About this task –
Reproduce the section of the listing that begins at the line containing "X018296Y037481D03*" and finishes at the line containing "X006922Y003639D03*". Include both end lines and nothing beyond them.

··· Records for the exercise ···

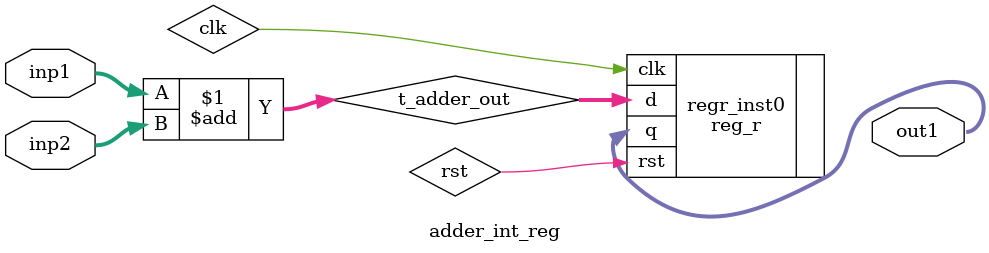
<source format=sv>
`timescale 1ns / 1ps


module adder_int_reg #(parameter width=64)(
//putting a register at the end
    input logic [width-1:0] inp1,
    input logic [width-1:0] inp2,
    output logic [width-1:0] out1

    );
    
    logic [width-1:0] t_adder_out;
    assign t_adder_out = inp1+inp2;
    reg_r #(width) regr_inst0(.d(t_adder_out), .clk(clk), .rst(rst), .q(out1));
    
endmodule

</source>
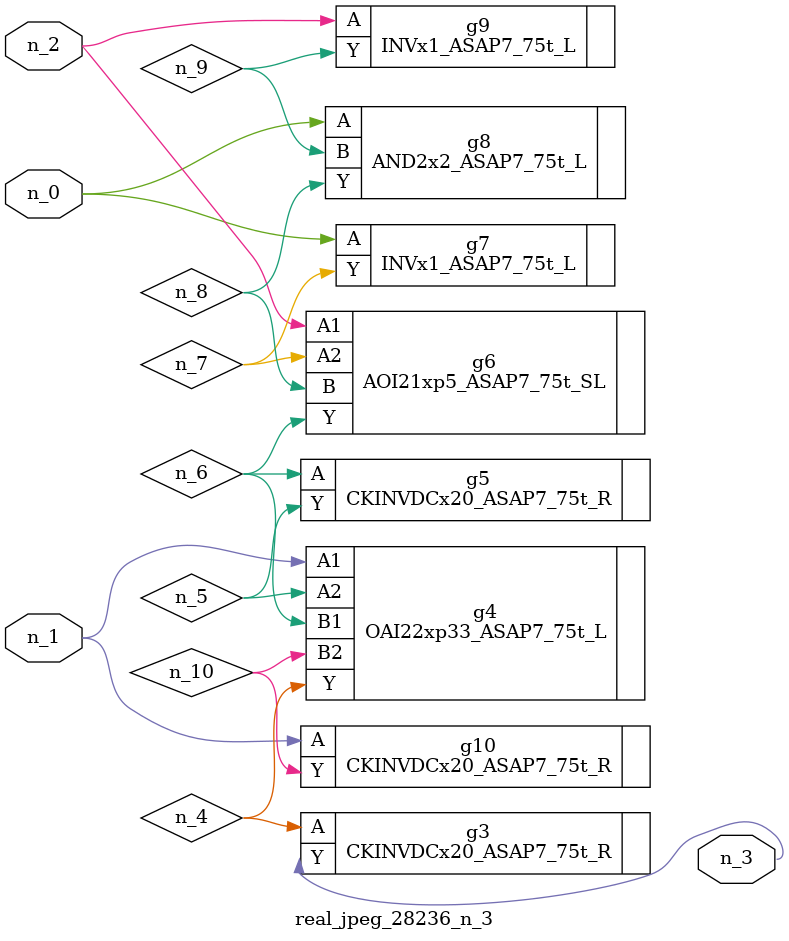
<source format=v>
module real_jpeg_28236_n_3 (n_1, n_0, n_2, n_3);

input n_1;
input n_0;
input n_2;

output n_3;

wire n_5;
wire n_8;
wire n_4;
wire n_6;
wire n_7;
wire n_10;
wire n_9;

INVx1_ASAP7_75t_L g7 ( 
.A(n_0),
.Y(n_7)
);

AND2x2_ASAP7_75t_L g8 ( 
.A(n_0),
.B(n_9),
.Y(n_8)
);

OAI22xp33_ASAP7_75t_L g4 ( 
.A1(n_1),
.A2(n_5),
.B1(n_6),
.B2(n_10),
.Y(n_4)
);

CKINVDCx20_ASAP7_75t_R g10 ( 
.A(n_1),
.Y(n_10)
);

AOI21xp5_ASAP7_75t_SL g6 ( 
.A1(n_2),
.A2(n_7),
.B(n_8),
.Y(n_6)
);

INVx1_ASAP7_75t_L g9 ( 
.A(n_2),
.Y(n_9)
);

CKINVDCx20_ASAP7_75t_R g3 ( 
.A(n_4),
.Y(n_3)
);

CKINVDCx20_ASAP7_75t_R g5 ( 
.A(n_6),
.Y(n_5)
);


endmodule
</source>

···
··· Records for the exercise ···

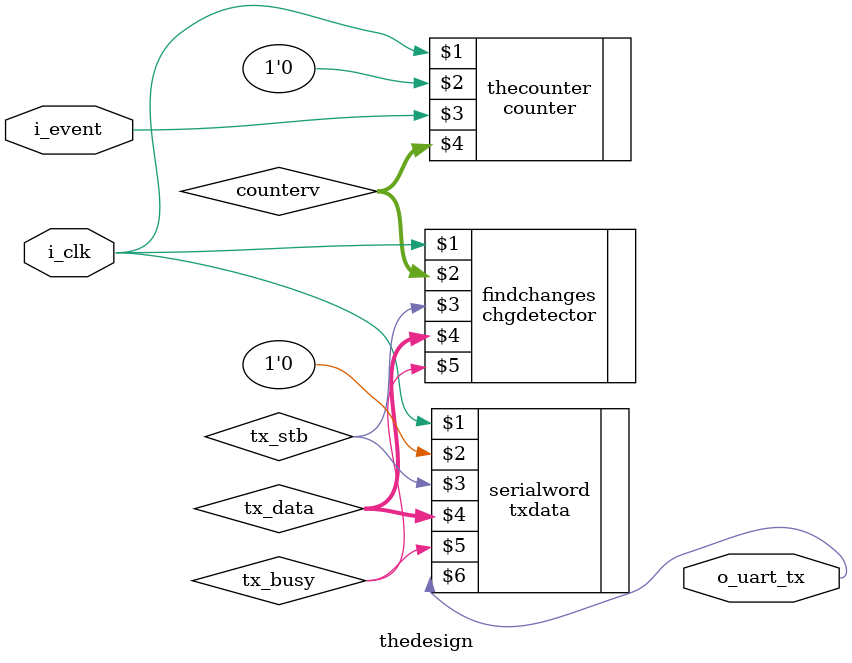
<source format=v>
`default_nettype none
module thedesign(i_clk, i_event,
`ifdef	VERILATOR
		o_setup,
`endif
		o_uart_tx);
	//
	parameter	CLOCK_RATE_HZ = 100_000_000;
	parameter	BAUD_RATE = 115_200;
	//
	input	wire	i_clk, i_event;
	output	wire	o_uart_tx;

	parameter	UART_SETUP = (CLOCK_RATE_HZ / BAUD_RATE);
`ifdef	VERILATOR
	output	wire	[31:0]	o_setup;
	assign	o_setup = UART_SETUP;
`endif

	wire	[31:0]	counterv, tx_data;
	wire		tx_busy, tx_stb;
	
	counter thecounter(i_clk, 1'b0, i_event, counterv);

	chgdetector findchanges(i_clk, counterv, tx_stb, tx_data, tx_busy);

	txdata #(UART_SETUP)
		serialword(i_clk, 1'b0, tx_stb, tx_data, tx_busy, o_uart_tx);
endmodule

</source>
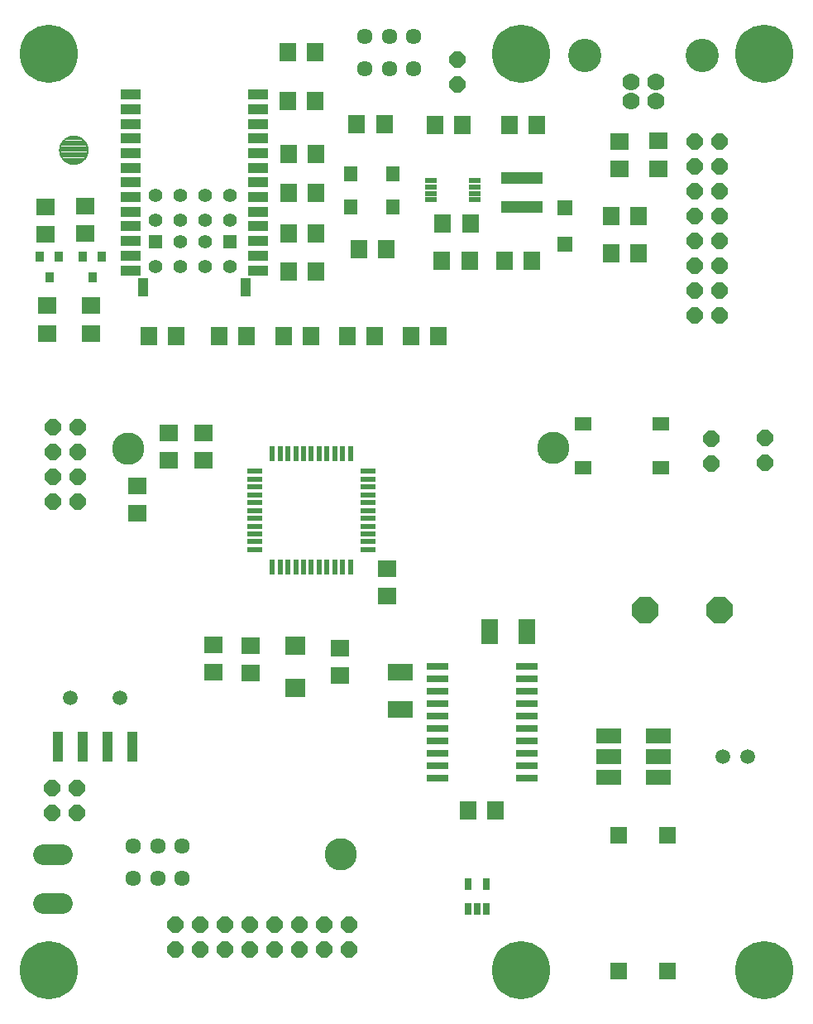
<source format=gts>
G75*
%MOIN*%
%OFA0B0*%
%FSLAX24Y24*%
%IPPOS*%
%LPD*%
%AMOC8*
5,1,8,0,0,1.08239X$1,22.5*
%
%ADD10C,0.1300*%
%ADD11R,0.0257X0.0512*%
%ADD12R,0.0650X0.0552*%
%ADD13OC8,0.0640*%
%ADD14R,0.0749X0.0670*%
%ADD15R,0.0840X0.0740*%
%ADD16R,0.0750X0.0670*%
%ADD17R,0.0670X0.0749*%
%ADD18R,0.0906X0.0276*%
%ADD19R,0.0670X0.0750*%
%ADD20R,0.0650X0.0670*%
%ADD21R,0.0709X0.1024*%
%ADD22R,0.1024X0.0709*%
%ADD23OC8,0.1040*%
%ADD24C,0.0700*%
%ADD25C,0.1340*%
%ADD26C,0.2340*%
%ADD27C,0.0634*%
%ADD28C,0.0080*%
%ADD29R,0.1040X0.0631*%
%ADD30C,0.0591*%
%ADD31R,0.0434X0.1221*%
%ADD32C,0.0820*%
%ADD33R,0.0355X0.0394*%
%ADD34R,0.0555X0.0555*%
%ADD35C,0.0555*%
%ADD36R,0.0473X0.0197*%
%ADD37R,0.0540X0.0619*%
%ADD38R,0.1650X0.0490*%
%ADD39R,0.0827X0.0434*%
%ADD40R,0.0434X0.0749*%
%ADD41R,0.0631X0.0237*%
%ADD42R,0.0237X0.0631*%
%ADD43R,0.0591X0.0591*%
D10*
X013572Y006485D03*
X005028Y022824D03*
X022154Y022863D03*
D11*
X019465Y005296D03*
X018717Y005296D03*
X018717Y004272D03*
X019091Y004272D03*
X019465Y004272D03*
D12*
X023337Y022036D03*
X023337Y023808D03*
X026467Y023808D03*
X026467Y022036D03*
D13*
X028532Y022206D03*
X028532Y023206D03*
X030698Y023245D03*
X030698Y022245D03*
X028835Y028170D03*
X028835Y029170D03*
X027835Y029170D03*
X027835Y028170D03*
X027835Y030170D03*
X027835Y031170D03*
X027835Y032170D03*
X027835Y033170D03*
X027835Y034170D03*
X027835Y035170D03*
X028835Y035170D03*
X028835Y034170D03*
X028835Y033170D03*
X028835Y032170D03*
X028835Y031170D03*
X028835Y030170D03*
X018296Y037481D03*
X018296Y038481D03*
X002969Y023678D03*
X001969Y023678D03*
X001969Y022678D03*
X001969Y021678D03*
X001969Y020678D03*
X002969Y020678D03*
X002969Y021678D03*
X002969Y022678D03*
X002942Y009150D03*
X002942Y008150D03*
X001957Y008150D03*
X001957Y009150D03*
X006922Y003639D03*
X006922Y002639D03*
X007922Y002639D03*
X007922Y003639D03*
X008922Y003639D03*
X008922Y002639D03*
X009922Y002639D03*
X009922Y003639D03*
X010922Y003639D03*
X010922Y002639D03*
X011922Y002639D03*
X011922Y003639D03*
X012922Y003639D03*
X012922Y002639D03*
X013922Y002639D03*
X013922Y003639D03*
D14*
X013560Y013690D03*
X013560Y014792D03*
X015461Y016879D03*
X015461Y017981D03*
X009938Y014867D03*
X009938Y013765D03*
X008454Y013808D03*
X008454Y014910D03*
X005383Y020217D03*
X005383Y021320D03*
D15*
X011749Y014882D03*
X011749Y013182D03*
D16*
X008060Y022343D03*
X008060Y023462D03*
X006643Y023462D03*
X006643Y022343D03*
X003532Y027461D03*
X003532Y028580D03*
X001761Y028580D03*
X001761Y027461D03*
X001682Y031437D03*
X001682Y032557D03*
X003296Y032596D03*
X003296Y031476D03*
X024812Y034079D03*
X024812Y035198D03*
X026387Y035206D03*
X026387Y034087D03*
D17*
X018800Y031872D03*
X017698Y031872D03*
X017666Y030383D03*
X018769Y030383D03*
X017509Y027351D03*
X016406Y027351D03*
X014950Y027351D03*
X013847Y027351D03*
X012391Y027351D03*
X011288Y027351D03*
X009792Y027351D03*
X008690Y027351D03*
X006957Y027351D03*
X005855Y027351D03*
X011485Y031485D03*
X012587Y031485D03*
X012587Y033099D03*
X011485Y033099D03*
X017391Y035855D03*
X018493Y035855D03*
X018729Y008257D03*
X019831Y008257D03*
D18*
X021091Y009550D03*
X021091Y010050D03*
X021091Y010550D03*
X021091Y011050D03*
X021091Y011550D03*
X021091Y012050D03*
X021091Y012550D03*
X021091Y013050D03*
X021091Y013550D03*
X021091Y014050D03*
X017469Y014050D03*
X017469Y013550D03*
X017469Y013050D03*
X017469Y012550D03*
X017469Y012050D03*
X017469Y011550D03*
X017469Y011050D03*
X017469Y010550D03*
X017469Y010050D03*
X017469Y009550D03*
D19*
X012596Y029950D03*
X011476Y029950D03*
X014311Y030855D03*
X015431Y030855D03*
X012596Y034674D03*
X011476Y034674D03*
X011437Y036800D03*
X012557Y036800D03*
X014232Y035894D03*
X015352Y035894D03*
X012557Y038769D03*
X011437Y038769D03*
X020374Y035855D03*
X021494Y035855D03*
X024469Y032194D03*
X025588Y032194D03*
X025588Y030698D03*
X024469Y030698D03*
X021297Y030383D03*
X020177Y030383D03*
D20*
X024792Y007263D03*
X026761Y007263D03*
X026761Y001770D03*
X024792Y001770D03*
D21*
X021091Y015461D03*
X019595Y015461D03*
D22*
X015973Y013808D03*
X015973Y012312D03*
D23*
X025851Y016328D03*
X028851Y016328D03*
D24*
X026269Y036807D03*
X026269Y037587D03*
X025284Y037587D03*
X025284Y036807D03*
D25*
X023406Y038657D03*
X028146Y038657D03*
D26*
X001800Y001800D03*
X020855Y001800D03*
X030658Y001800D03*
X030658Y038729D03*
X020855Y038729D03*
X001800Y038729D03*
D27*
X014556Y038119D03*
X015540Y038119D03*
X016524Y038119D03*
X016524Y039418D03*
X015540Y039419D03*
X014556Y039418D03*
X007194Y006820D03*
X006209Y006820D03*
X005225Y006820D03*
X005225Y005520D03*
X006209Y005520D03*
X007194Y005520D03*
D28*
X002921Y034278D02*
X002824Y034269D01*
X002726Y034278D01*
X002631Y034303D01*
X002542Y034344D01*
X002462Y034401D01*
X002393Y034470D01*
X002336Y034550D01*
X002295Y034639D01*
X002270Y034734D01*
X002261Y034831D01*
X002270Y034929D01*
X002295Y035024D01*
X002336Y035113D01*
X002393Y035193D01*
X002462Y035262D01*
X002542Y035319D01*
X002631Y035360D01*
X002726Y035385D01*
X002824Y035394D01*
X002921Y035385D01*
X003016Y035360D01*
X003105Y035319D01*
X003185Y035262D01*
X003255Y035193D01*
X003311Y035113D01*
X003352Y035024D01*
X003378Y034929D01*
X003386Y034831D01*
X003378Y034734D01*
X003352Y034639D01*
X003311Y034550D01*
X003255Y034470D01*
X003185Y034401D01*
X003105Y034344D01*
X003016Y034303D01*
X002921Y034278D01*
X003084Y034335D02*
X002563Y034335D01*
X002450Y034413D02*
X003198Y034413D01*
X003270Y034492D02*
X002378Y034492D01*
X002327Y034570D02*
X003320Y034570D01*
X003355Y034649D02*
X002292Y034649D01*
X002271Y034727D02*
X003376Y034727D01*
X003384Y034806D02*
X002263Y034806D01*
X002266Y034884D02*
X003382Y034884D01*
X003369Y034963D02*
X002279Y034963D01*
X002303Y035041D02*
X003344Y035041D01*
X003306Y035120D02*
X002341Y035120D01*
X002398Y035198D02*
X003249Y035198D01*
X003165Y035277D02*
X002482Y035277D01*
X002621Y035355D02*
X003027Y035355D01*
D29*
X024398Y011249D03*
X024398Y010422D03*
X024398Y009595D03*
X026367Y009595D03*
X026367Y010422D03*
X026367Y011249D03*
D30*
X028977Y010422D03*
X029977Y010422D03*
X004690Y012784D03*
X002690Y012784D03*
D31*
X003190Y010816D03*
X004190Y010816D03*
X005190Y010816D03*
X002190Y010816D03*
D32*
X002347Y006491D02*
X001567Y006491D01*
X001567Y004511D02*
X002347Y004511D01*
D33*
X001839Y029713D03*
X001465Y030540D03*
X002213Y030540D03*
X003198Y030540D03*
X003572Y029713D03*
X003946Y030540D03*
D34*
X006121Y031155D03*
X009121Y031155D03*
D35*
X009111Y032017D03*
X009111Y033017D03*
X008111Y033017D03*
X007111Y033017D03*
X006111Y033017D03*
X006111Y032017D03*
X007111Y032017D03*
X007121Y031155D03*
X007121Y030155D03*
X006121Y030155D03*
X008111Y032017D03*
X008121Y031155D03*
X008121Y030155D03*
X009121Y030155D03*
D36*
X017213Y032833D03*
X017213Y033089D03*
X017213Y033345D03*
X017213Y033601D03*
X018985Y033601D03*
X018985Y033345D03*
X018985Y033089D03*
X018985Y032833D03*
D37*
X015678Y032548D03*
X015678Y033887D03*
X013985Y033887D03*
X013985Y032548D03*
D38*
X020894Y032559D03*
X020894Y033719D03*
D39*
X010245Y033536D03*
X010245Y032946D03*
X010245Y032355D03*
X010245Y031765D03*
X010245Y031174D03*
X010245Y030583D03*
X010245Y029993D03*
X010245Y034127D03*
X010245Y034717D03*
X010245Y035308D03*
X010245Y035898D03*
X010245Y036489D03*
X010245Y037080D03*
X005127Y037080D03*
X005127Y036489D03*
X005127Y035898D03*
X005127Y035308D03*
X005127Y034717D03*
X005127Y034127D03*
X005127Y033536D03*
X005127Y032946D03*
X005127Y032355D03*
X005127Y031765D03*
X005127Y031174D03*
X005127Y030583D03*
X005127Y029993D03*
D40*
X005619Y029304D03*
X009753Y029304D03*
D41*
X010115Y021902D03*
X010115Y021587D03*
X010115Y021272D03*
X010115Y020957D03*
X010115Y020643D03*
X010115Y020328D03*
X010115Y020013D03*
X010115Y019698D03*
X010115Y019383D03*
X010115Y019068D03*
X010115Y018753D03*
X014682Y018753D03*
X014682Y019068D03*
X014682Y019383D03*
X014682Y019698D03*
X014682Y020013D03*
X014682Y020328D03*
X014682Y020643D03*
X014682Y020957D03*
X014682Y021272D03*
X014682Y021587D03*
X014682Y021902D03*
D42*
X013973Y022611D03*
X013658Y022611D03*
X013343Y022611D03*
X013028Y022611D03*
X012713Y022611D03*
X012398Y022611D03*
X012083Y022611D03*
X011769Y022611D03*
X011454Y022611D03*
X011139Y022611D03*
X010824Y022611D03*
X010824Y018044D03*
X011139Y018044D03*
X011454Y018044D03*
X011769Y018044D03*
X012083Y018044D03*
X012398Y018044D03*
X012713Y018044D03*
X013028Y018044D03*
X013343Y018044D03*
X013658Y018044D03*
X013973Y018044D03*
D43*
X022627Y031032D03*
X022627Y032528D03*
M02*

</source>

···

Completed exercise –
X018296Y037481D03*
X018296Y038481D03*
X002969Y023678D03*
X001969Y023678D03*
X001969Y022678D03*
X001969Y021678D03*
X001969Y020678D03*
X002969Y020678D03*
X002969Y021678D03*
X002969Y022678D03*
X002942Y009150D03*
X002942Y008150D03*
X001957Y008150D03*
X001957Y009150D03*
X006922Y003639D03*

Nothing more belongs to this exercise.